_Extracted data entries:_
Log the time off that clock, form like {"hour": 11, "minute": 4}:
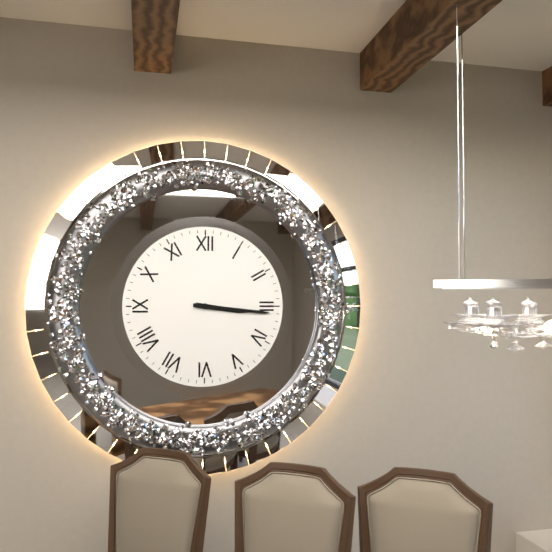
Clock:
{"hour": 3, "minute": 16}
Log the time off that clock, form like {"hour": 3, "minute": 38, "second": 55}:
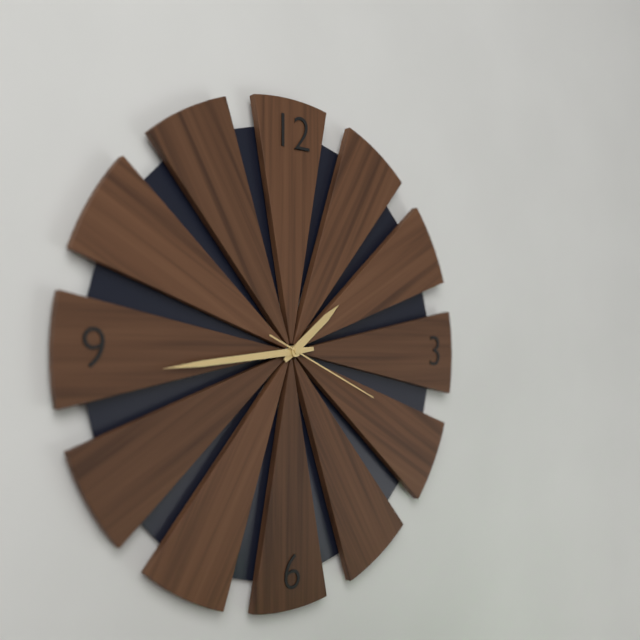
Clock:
{"hour": 1, "minute": 44, "second": 19}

_Exercise task:_
Please pick out every line in the items above that contains the string "like", and copy each such line. Case counts.

_Output:_
Log the time off that clock, form like {"hour": 11, "minute": 4}:
Log the time off that clock, form like {"hour": 3, "minute": 38, "second": 55}:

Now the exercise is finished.